Politicians his age - or close to it, at least -  include Bernie Sanders and Joe Biden.  Both are in fact slightly older than Kerry - two years and one year, respectively - and yet both are taken seriously as presidential contenders.  And as Ed Kilgore noted in New York magazine, Kerry "came within an eyelash of defeating an incumbent President who was (at the time) a lot more popular than Donald Trump is likely to be in 2020."
Kerry still has his drawbacks.  He left a lot of campaign money unspent in the 2004 election, angering Democrats who thought that money could have made the difference between victory and defeat in a close race.  His defeat made the Supreme Court appointments of John Roberts and Samuel Alito possible, and for that many Democrats can never forgive him.  Democrats in 2004 never really voted for Kerry as much as they voted against Bush. He also chose John Edwards as his running mate, suggesting an inability to accurately judge another person's character. But he has his strengths.  He's since served as Secretary of State.  As Secretary of State, he helped negotiate the now-imperiled Iran deal.  He doesn't owe allegiance to either the centrists or the progressives.  At a time when there are still hard feelings between the two wings, that can be an asset.

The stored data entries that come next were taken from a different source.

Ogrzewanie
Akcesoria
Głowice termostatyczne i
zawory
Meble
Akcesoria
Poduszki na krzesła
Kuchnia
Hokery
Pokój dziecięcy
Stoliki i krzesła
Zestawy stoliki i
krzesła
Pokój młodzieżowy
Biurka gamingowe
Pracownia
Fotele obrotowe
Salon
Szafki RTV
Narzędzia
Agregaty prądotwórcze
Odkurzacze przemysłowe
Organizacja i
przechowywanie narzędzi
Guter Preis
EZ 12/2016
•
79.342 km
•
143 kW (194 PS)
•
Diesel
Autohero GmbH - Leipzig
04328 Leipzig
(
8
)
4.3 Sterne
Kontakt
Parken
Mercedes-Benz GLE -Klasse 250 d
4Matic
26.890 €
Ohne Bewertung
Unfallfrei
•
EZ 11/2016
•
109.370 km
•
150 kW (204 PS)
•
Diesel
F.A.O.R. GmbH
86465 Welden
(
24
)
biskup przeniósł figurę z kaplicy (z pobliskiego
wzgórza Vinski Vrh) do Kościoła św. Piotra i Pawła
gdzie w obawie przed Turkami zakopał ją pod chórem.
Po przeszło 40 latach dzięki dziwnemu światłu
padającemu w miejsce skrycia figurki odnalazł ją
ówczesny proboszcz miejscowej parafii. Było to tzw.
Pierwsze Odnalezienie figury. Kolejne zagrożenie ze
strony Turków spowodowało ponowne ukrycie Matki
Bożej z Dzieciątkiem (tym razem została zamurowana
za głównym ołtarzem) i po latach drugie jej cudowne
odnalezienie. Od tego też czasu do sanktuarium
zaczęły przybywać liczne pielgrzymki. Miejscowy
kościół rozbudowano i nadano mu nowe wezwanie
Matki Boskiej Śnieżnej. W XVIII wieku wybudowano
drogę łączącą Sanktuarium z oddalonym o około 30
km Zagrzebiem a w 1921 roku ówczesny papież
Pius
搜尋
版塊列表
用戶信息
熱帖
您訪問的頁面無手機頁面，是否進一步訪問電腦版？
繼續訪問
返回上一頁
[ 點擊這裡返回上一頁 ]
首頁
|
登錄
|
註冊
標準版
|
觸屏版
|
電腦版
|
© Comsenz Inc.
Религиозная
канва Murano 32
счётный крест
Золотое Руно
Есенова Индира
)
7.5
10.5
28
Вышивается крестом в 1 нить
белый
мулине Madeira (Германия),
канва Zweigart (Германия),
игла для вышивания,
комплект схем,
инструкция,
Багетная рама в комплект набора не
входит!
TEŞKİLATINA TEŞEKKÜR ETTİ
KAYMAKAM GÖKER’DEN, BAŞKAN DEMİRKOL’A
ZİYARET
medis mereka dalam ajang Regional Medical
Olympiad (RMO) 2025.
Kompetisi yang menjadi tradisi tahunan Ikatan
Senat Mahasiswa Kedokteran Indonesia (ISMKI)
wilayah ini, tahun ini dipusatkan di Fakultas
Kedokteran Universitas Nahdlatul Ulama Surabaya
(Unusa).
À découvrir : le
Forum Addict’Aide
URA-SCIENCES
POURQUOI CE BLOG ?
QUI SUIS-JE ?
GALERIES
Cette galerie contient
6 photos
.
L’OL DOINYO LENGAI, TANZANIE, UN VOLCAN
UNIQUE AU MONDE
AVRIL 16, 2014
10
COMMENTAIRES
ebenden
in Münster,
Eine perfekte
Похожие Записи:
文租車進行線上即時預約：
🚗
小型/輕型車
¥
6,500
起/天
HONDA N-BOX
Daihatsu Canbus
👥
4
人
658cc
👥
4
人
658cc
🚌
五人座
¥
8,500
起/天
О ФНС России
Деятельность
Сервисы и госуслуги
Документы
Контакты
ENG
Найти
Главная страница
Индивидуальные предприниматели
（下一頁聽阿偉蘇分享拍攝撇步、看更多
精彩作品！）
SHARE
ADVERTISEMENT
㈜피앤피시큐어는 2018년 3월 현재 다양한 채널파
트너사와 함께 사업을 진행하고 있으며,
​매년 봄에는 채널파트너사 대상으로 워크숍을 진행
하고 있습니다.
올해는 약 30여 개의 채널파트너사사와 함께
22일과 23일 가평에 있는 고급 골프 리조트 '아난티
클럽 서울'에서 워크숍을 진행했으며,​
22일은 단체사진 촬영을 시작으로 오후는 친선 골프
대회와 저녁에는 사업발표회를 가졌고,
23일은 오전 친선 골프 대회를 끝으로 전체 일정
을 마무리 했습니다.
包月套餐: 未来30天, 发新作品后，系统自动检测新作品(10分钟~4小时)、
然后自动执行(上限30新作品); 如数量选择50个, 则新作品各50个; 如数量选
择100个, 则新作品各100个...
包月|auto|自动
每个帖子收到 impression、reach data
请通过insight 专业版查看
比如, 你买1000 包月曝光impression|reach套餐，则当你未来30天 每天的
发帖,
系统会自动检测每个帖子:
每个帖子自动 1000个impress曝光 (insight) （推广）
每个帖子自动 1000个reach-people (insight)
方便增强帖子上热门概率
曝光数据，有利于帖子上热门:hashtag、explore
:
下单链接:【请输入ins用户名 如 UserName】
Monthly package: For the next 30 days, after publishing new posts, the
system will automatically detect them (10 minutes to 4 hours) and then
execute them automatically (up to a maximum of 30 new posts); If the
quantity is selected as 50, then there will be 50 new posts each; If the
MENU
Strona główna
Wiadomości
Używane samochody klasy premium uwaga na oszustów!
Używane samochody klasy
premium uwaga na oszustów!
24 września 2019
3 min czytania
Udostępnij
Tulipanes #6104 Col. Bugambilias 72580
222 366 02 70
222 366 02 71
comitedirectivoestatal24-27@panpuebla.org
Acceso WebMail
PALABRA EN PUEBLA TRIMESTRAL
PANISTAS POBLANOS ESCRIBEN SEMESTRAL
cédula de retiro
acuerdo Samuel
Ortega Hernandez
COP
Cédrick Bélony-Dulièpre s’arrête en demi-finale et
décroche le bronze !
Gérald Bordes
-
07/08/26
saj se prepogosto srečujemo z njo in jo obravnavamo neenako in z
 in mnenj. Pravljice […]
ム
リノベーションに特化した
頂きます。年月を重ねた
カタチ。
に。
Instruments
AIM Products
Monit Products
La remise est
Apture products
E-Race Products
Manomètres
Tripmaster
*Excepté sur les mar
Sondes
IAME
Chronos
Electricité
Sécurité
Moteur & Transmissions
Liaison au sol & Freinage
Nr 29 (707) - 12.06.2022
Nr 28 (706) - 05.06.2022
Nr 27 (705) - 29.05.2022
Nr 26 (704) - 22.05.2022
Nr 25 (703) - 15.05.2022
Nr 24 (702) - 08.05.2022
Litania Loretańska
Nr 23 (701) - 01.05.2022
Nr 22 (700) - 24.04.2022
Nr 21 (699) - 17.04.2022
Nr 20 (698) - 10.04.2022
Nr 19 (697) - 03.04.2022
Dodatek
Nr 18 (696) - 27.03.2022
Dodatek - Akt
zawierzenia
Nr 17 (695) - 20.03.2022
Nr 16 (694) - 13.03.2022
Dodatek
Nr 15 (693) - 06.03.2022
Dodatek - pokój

Don't get me wrong. I'm still for Martin O'Malley.  But I wouldn't dismiss Kerry, who will be 77 in January 2021, out of hand.  Incidentally, he would not only be the oldest man elected President if he won, but he'd be the first failed Democratic presidential nominee to get another shot at the White House since Adlai Stevenson in 1956.  To respond to the inevitable point that Stevenson still lost, I would argue that Stevenson didn't have the luck of having as an opponent a man like Donald Trump.
Stevenson lost a rematch with President Eisenhower . . . a man who was in some ways like Kerry.